At the same time, though, the notion also invites us to ignore that even though these elements may be efficacious sources of grace, they are still truncated and, most importantly, they do not belong by right or nature to those various non-Catholic ecclesial communities. On the other hand, the more precise notion, the traditional understanding, that non-Catholic ecclesial communities have retained to various degrees traces of true Christianity, as ashes are traces left behind by fire, would equally invite us to see the same likenesses without sowing confusion or casting doubt on what the Church has always taught infallibly.

The traditional understanding also focuses the purpose of the endeavor rightly toward the evangelization of individuals in these non-Catholic communities, instead of an assumed endeavor of compromise, which in the final analysis is nothing more than a Modernist reconstruction of Catholic doctrine.

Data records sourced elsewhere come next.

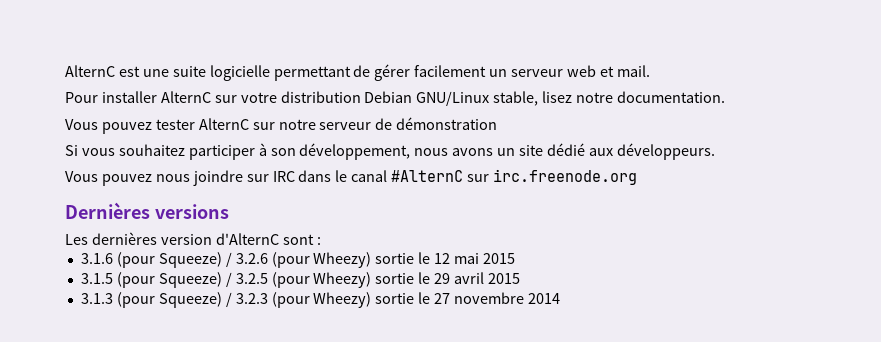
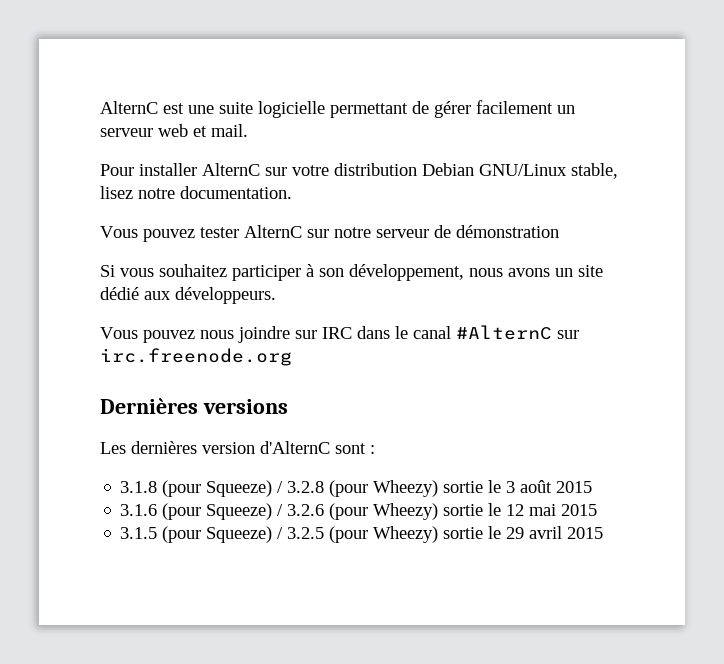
(321, 241) none -> [120,480,593,497] // 3.1.8 (pour Squeeze) / 3.2.8 (pour Wheezy) sortie le 3 août 2015
[80,292,561,308] // 3.1.3 (pour Squeeze) / 3.2.3 (pour Wheezy) sortie le 27 novembre 2014 -> (604, 533) none

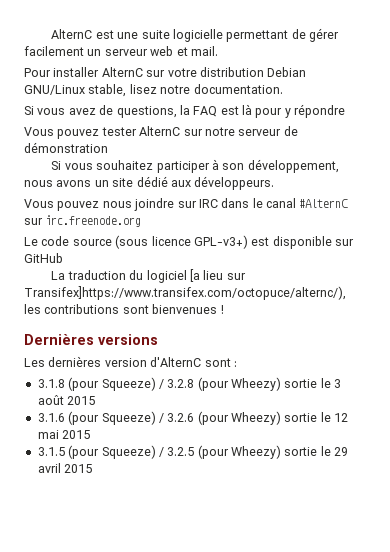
(292, 192) none -> [24,104,346,118] // Si vous avez de questions, la FAQ est là pour y répondre
(292, 357) none -> [24,235,354,249] [24,253,63,263] [51,269,246,283] [24,286,346,300] [24,304,224,314] // Le code source (sous licence GPL-v3+) est disponible sur GitHub // La traduction du logiciel [a lieu sur Transifex]https://www.transifex.com/octopuce/alternc/), les contributions sont bienvenues !

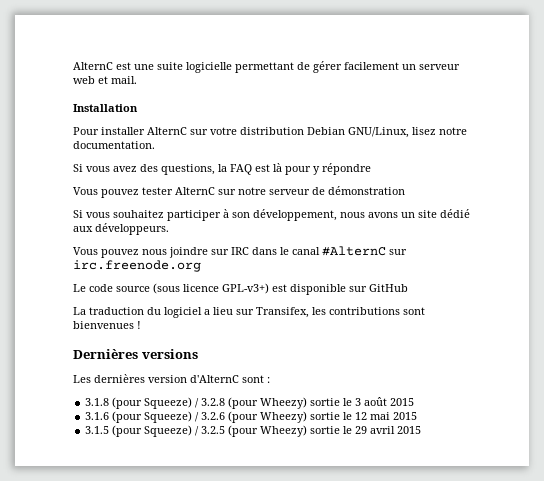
(218, 51) none -> [73,104,138,112] // Installation
[24,84,127,97] GNU/Linux stable, -> [348,127,409,138] GNU/Linux,
[99,105,114,115] de -> [140,164,158,172] des
[189,269,200,282] [a -> [204,309,210,315] a
[24,286,346,300] Transifex]https://www.transifex.com/octopuce/alternc/), -> [256,307,309,318] Transifex,

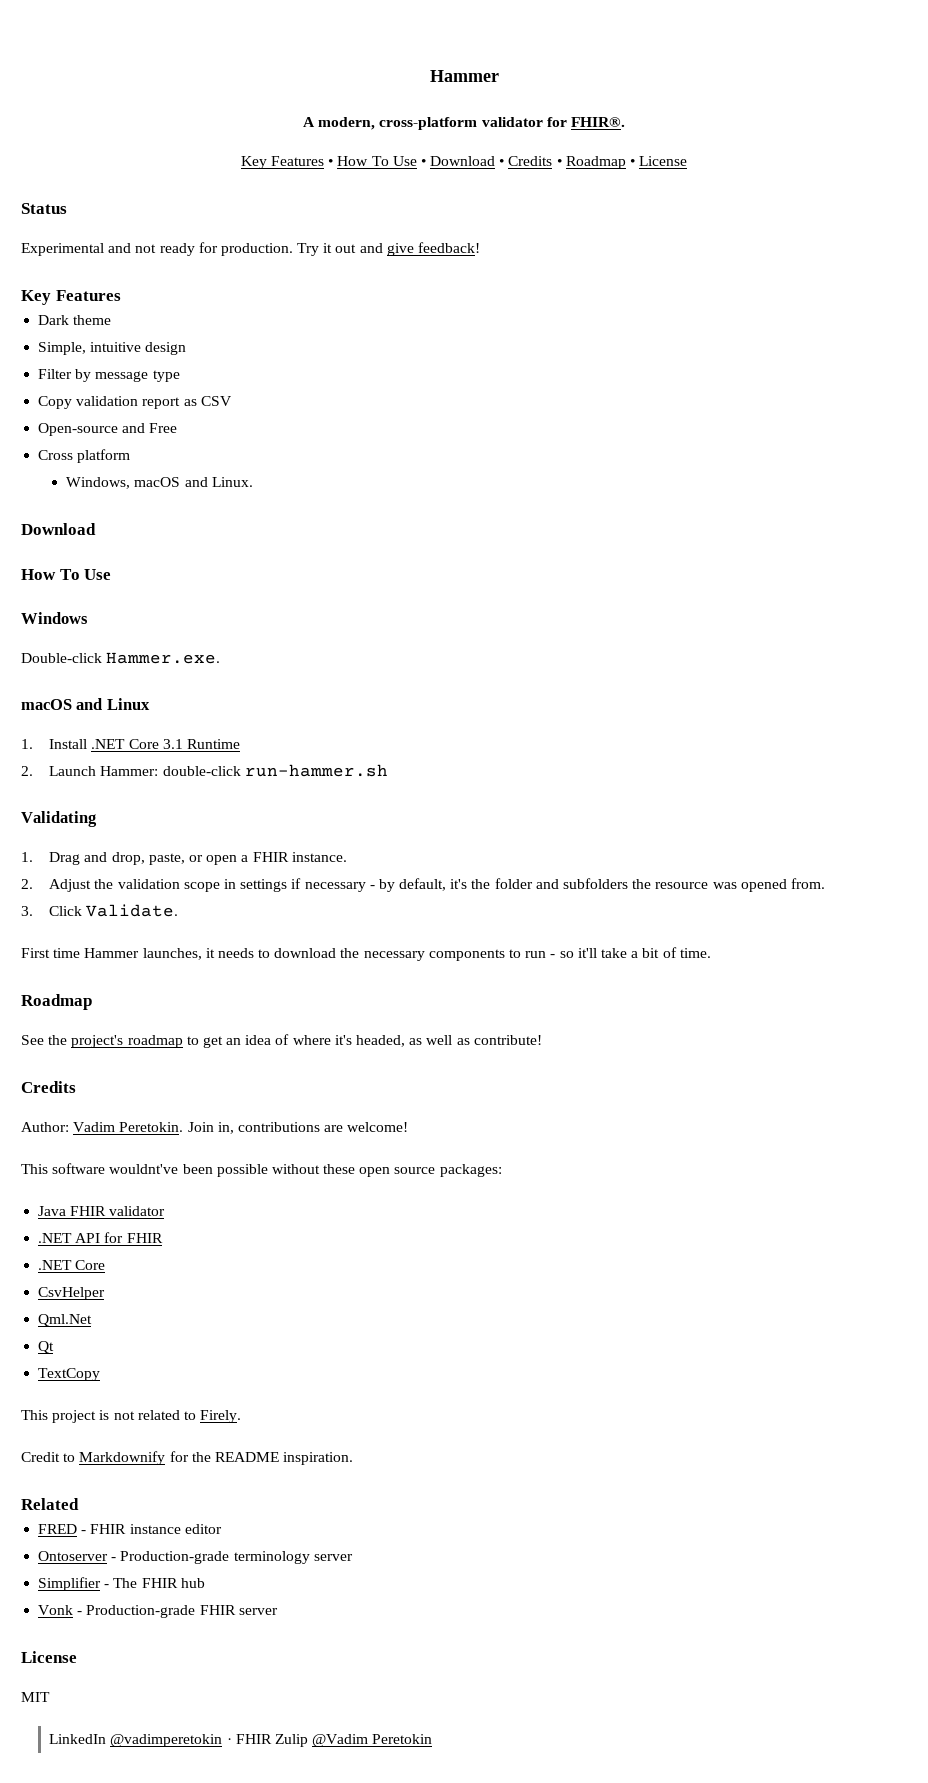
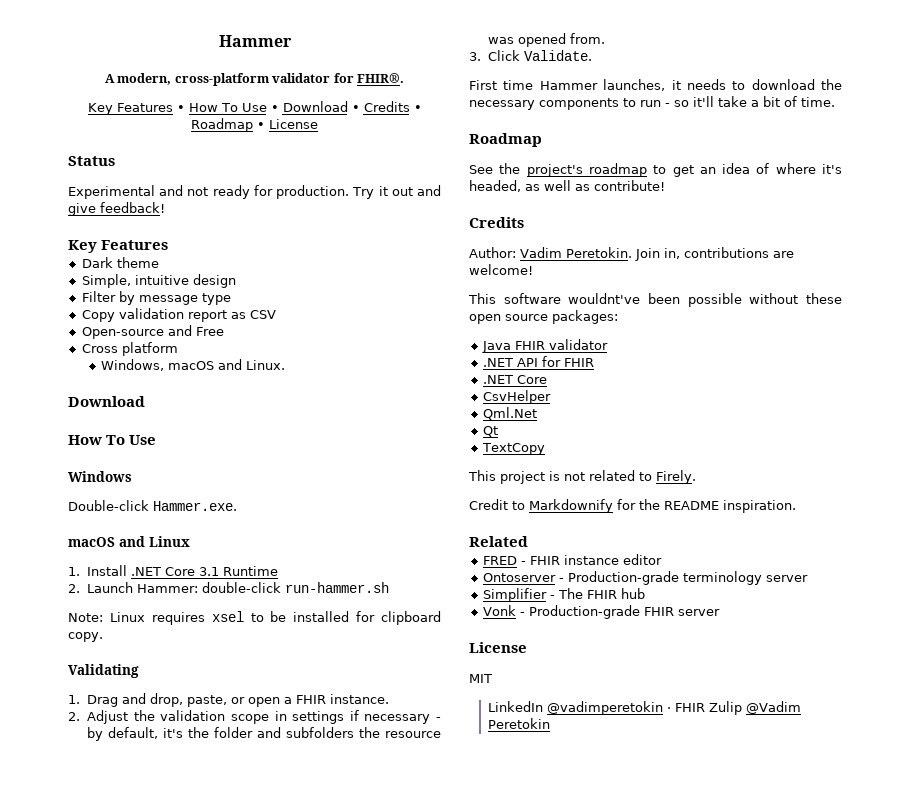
(388, 770) none -> [68,611,441,625] [68,632,103,642] // Note: Linux requires xsel to be installed for clipboard copy.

In fact, the “hermeneutic of rupture” could just as easily be identified, and probably more accurately, as the wholesale Modernist reconstruction of Catholic doctrine.

The equivocal nature of these pronouncements, far from encouraging analogical thought or enriching “the analogy of the faith”, succeeds only in sowing confusion and casting doubt on what has been infallibly pronounced previously.  These kinds of novel and imprecise pronouncements are the very reason for the emergence of the hermeneutic of rupture. These “pastoral” pronouncements created opportunities for confusion that was conveniently embraced and used by the purveyors of that “hermeneutic of rupture”. Can we call it mere coincidence when the “rupturists”, themselves, were so intimately involved in the Council? The floodgates of Modernist doctrinal reconstruction were thrown open even before the Council was concluded. As Radaelli points out in the already mentioned article, this was due, not to a misinterpretation of the “rupturists” after the fact, but by the interpretation of the very periti who were responsible for much of the content of the documents. As it turns out, many of the authors of the Council were the “rupturists”! Is it possible, then, that perhaps the documents were interpreted as they were intended to be interpreted, as rupture, by those who worked behind the scenes at the Council?

The imprecision of the great “Pastoral” Council and the imprecision of the Magisterium ever since was not a healthy contribution to the polity wherein analogy has its proper and vaunted place. It was, to apply Ockham’s razor, just plain old equivocal. The damage that this equivocality has produced is more than evident, as the Church currently reels in the aftermath of the failed liberal experiment.

How can Fr. Cavalcoli honestly suggest that the Magisterium’s imprecision has enriched the faith when the Church is racked by doctrinal confusion, liturgical abuse, wrecked altars and sanctuaries, and a devastating priest-sex-abuse scandal and commensurate institutional cover-up? How can Fr. Cavalcoli happily go about trusting that a redefined Magisterium has been a success when kitsch has replaced sacred art and architecture, seminaries are closing for want of seminarians, pews are emptying, parishes are closing in the thousands, and there is widespread disobedience among priests and bishops? How can Fr. Cavalcoli consider it an improvement when bishops and priests actively promote homosexual marriage or challenge the male only priesthood? That is not a healthy state of affairs!

The present crisis has confounded the faith to such a point that the Christian religion apparently can no longer make any significant impact on the modern world. The dearth of evangelization and the missionary spirit in the modern Church points to a faith weakened, not strengthened, by the changes in the Church.

This deficiency can have no other cause than the most obvious: the watershed event of a “merely pastoral” Ecumenical Council.